You can build consensus across disciplines by clearly understanding the user journey and effectively communicating that journey.

 

How do you advance the needs of UX design while also respecting the priorities and considerations of product and engineering?

The question of advancing the needs of UX speaks to a time when UX was still pushing for a seat at the table. Product and design are functions at the highest levels of many organizations today, which means there is less need for advancing the needs of any single discipline. 

Many teams and organizations may be less mature in how they think about the role of UX and product design. Still, the struggle is often about how to center the team’s effort around delivering a solution that provides the most value for the end user with the least friction.

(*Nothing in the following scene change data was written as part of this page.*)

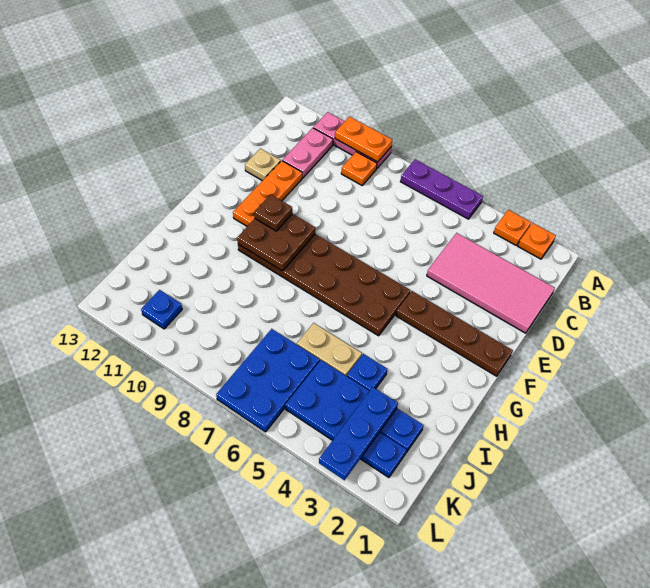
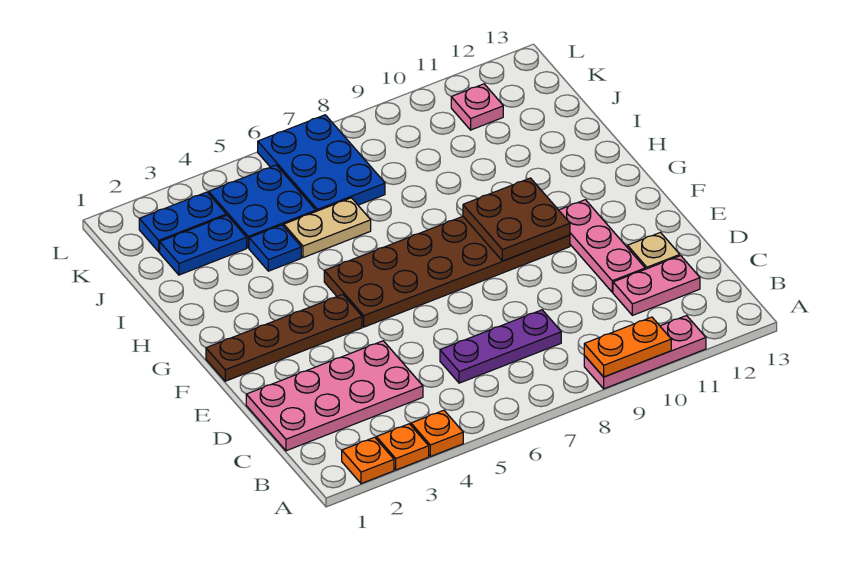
purple 1x3 plate [400,159,483,219] -> purple 1x3 plate moved to [440,310,561,383]
orange 1x1 plate [341,152,377,185] -> orange 1x1 plate moved to [411,410,463,456]
pink 1x2 plate [282,128,333,178] -> pink 1x2 plate turned to [613,256,700,315]
pink 2x4 tile [427,233,555,333] -> pink 2x4 plate [246,341,423,451]
orange 1x3 plate [233,161,302,226] -> pink 1x3 plate [559,200,645,292]
brown 1x1 plate [254,194,292,231] -> none
blue 1x3 plate [319,387,398,480] -> none
blue 1x1 plate [141,290,182,329] -> pink 1x1 plate [451,84,503,130]

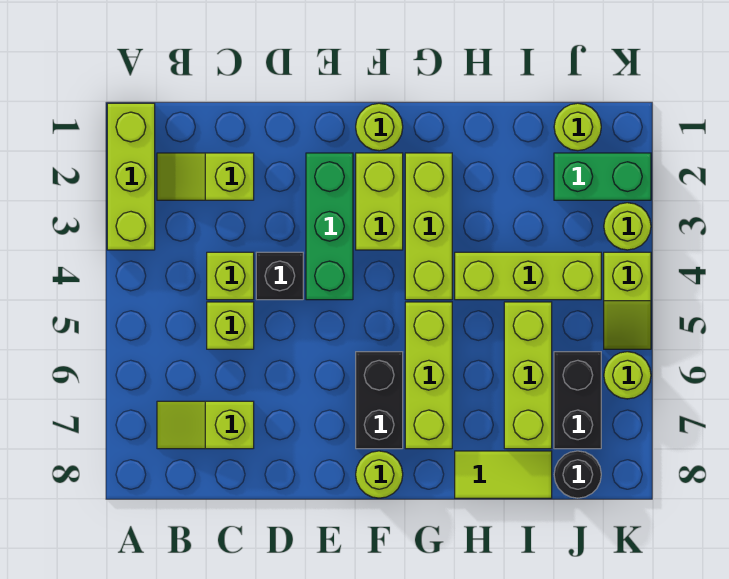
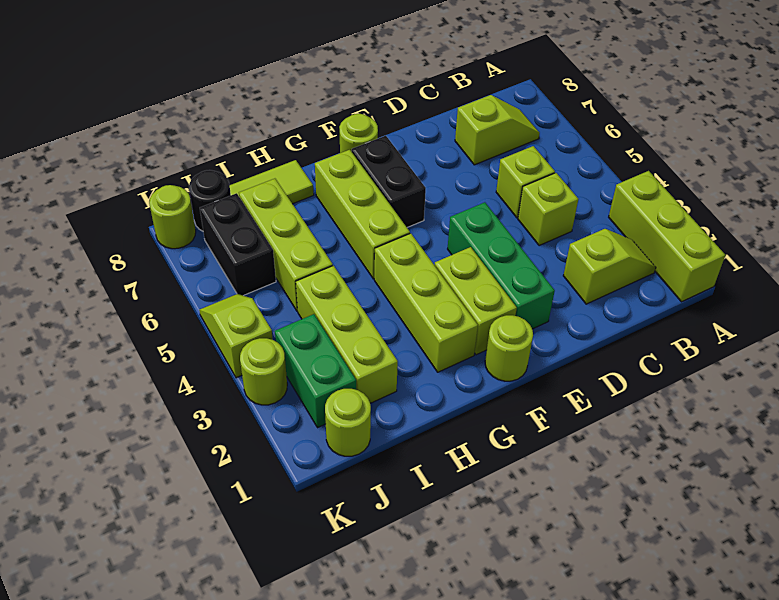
black 1x1 brick [256,252,303,300] -> none
lime 1x3 brick [455,252,601,300] -> lime 1x3 brick turned to [296,266,398,403]
green 1x2 brick [554,153,651,200] -> green 1x2 brick turned to [275,314,356,428]
lime 1x1 round brick [604,352,651,399] -> lime 1x1 round brick moved to [149,185,196,249]

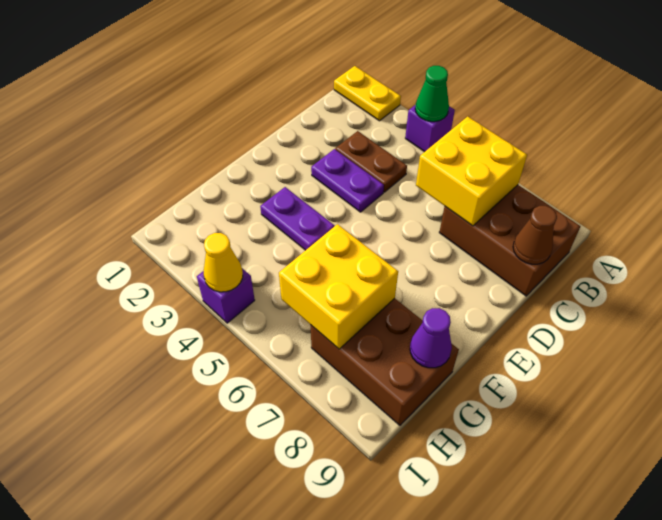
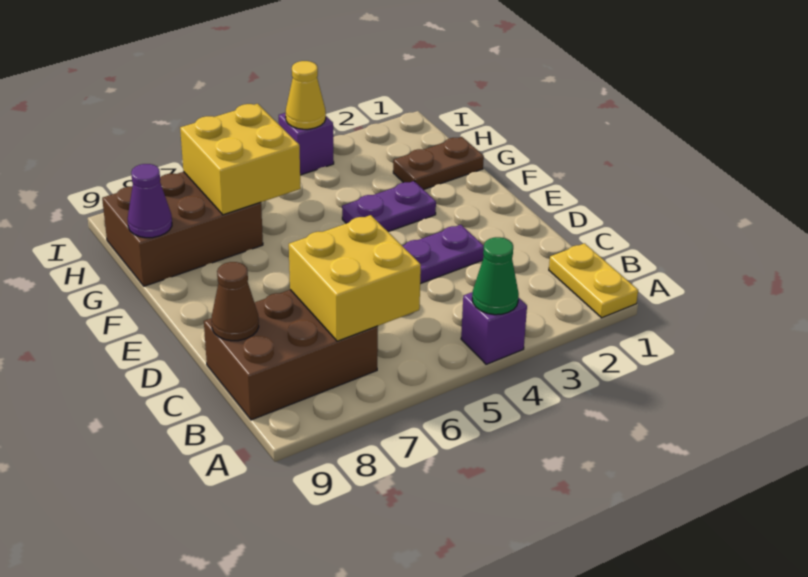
yellow 1x2 plate [334,66,401,121] -> yellow 1x2 plate turned to [549,243,638,318]
brown 1x2 plate [335,131,407,192] -> brown 1x2 plate moved to [393,137,484,190]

While UX design focuses more on understanding and defining an experience that solves a particular user need, all disciplines must clearly understand the broader user journey. 

You can build consensus across disciplines by clearly understanding the user journey and effectively communicating that journey. Consensus allows teams to operate with a unified vision that will enable them to more efficiently prioritize tasks and negotiate priorities based on the user's needs and where the user is in their journey.

 

What positive impacts do you see your strong collaborative relationship with product and engineering having on your work?

Our team recently released a minimum viable product application for a healthcare client. We were on a tight timeline, so we focused on delivering core functionality that allowed people to begin using the product. Following our first release, we had an extensive backlog of features that would be prioritized for future releases. However, before considering what to prioritize for our next release, we needed to revisit the ideas and requirements discussed before our first release. 

Regardless of how well you define project goals, they need to be reviewed against the evolution of the product, new requirements and user feedback. We did a design spike during our sprint, bringing product owners, designers and engineers together for whiteboarding sessions to review product strategy and goals. Our sessions helped us align around the problems we were trying to solve, and we produced a few prototypes and storyboards. 

By taking an iterative approach to product design, we balance early requirements with feedback and user validation while reinforcing the need to be focused on the user. We celebrate collaboration and lean into cross-disciplinary thinking to ensure that we are aligned as a team.

 

Responses have been edited for length and clarity. Images via listed companies and Shutterstock.